# WTB-A decent reel for my 8wt BVK



## Tnpkhmerboy (Sep 24, 2011)

Anyone looking to sell their reel or know of a reel for around $200 or so to match up with my 8wt BVK? Thanks everyone in advance.


----------



## Chevystroked383 (Apr 12, 2011)

lo at lamson konic or guru they start at 130.00 for a konic and guru is 230.00 and up


----------



## Tnpkhmerboy (Sep 24, 2011)

Those Lamson reels look pretty awesome but I did read a few reviews about them getting dinged up pretty easily if you're not carefully.


----------



## paint it black (Nov 3, 2007)

Have you checked out those Allen Reels? they look decent. And Skinnyskiff.com did a review on them. They seem to be pretty good bang for the buck! I'd check them out!


----------



## Tnpkhmerboy (Sep 24, 2011)

I've been on the Allen Reels website a few times and can never find their XL reels. Does someone have a link for it?


----------



## KnotHome (Jul 21, 2009)

They don't make the XL anymore. It was replaced by the Alpha which has been beefed up to the AlphaII. I love mine after a summer working the surf in the gulf and dock lights around Mobile bay. They're supposed to have a couple more models some out before the end of the year.


----------



## BRunner346 (Dec 28, 2010)

Allen seems to be the bang for the buck... if you can find a deal on a TFO bvk reel that may also be worth checking out as well.


----------



## Bissell (Feb 27, 2010)

I have a bvk 7 with a bvk II reel, I would deff check it out, those reels are very nice for the money


----------



## Tnpkhmerboy (Sep 24, 2011)

Those Alpha ll reels are really attractive but I hope they came in more colors like Green. I was also looking at the Colton CRGii as well. They weigh a little less than the Alpha ll's.


----------



## nbk65bo (Sep 11, 2008)

I have a redington cdl I can let go for $100. New they were 230.


----------



## YAKFLY (May 8, 2012)

I had a Colton CRG2, good reel for the money. Silent retrieve which I didn't like but wasn't that bug of a deal. Also the drag isn't sealed. Only problem I had with it was the reel foot screws popped out! Called the owner and he shipped a new reel. Great customer service for sure


----------



## Tnpkhmerboy (Sep 24, 2011)

I appreciate the offer on the redington fly reel but if I were to get a used fly reel, it would have to be along the lines of a nautilus, Galvin, tibor or something within those saltwater categories. If I can find a really good deal, I'm willing to splurge a bit.


----------



## Tnpkhmerboy (Sep 24, 2011)

I'm think I might be actually looking to get a used Tibor backcountry Cl Wide. What do you guys think about this reel?


----------



## el9surf (Dec 23, 2008)

Not sure what that little knob is on the back edge of the reel. It's hard to go wrong with a Tibor though.

I just bought an Orvis Hydros Large Arbor IV which is designed for a 7-8wt.
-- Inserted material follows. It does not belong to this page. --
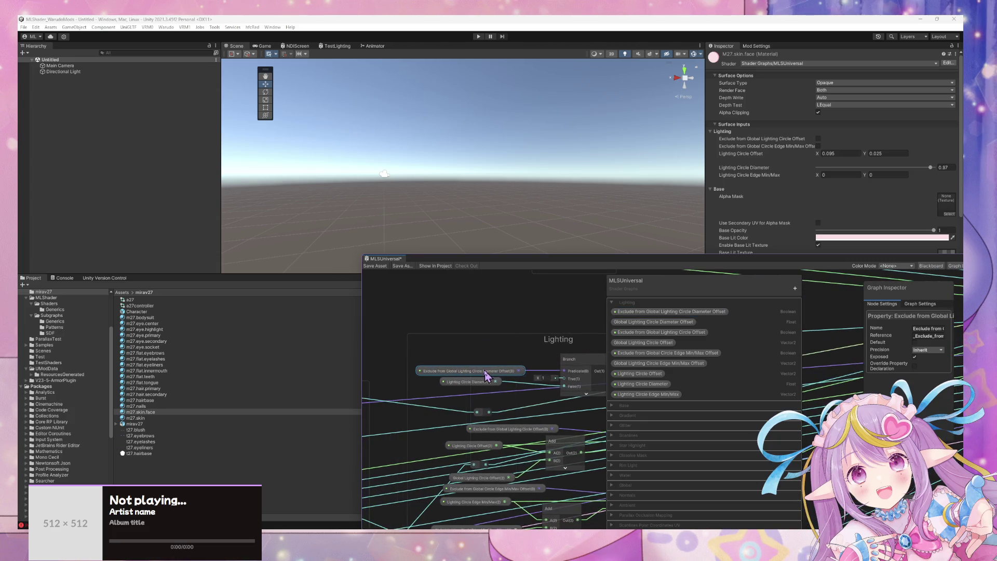
Step: Add an Add node beside the Branch and place the Global Lighting Circle Diameter Offset property in the graph
left_click_drag(574, 358, 606, 341)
It was $255 with free shipping and 200 yards of backing. It has a large arbor, fully sealed maitnence free drag and it is light and good looking. I will post some pictures and a review once I get to put it through it's paces.


----------



## Tnpkhmerboy (Sep 24, 2011)

That's one decent looking reel el9surf and well priced. Can't wait to get a review on that reel. Jus wondering why the Tibor Everglades weighs so much? What kind of 8wt rod would you pair with that reel to balance out correctly. I want something under 7oz because I do a lot of blind casting while wading and the water here in Tampa bay is not always so clear.


----------



## Pmn000 (Aug 24, 2011)

The weight in fly reels is much less of an issue than in spinning reels. The trend is heading toward light fly reels, however, I find that a reel with a little weight to it helps with casting because it helps with the swing weight and acts as a counterbalance I use light rods (NRX) with Abels, which are not the lightest reels.


----------



## el9surf (Dec 23, 2008)

In my experience if you are blind casting a lot the weight can be an issue after a full day. My first reel was an old florida no44 large arbor. It was a great reel but heavy. I still have it and use it for heavy duty applications but I limit my blind cast with it.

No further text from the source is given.